*Problem details*: Locate every line in the listing below that contains the string "comments" with matching case, and copy each such line.

*Data for review*:

● ● ● ●

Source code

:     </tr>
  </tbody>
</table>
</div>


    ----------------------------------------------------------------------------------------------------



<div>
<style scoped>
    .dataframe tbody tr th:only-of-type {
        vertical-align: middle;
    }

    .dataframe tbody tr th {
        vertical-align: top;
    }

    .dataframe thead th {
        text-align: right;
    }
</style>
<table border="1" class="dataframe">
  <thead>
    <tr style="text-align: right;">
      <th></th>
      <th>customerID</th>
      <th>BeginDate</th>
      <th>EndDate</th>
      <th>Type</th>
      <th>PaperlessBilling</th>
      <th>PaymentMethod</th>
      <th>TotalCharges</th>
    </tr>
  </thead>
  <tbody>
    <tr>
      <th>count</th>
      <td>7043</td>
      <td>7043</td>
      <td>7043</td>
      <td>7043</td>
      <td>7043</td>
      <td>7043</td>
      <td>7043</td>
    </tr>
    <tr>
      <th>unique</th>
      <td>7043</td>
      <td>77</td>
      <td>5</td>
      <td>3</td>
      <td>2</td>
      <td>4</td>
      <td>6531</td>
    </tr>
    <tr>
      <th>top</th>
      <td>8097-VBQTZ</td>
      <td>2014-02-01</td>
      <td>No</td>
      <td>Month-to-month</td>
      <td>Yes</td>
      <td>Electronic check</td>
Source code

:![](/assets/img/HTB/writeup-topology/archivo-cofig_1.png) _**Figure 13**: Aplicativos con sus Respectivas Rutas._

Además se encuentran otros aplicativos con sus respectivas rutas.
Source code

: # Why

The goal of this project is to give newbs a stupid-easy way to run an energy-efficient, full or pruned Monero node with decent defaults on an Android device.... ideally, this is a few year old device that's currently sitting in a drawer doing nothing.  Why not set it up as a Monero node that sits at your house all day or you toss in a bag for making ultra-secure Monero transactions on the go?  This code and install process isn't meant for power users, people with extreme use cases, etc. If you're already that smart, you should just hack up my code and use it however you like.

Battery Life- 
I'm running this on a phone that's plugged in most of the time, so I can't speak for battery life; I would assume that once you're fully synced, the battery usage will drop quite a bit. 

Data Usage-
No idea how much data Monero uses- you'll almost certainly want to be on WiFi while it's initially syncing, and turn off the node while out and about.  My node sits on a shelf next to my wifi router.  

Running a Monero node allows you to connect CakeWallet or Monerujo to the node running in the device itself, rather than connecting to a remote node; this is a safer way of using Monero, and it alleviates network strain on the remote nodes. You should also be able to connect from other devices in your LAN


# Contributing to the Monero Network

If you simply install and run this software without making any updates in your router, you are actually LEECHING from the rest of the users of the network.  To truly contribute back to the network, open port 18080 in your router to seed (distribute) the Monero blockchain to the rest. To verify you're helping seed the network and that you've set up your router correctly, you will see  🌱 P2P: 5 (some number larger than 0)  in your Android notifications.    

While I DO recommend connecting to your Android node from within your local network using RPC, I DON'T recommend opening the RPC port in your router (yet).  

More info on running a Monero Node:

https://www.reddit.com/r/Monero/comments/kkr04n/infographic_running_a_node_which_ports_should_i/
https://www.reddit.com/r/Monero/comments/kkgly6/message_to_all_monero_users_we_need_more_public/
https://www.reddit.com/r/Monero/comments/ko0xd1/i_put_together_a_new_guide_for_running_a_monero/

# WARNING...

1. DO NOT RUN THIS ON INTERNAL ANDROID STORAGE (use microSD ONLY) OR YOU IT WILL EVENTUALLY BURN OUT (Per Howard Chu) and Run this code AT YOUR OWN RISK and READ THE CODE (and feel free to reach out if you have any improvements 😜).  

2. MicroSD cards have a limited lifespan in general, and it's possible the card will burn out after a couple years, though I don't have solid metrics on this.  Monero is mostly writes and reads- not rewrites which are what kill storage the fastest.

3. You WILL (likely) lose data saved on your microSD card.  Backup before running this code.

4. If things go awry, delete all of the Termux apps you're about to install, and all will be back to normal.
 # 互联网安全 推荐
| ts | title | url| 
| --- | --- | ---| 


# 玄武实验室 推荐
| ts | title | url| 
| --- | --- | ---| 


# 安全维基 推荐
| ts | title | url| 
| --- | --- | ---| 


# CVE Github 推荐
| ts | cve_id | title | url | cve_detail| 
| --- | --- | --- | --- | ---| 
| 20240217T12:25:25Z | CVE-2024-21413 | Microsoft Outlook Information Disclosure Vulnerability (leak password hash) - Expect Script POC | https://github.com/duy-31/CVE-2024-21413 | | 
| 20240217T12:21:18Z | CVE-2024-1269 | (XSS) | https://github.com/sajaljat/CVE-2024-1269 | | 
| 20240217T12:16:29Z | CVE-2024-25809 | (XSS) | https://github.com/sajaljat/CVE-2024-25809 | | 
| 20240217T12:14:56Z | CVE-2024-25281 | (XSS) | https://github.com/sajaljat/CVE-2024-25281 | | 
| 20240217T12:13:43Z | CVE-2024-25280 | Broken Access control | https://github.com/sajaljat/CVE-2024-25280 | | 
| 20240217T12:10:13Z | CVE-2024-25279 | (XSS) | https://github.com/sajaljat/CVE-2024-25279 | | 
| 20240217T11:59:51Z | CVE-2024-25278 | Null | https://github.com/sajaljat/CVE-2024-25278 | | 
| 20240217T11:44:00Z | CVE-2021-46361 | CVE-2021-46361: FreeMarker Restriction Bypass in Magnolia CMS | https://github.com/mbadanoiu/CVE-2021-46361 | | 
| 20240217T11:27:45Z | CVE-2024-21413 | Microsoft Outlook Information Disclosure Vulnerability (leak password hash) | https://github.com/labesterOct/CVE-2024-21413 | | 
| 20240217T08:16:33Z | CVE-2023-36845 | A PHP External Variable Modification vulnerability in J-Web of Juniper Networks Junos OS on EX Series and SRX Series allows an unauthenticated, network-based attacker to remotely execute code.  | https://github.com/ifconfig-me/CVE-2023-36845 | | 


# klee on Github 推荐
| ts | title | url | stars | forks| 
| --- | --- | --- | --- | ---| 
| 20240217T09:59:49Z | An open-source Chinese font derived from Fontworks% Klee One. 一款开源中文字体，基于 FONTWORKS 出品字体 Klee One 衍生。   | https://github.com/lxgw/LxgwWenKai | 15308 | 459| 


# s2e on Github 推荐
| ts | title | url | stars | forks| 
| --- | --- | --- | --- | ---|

● ● ● ●

*Output for this task*:
https://www.reddit.com/r/Monero/comments/kkr04n/infographic_running_a_node_which_ports_should_i/
https://www.reddit.com/r/Monero/comments/kkgly6/message_to_all_monero_users_we_need_more_public/
https://www.reddit.com/r/Monero/comments/ko0xd1/i_put_together_a_new_guide_for_running_a_monero/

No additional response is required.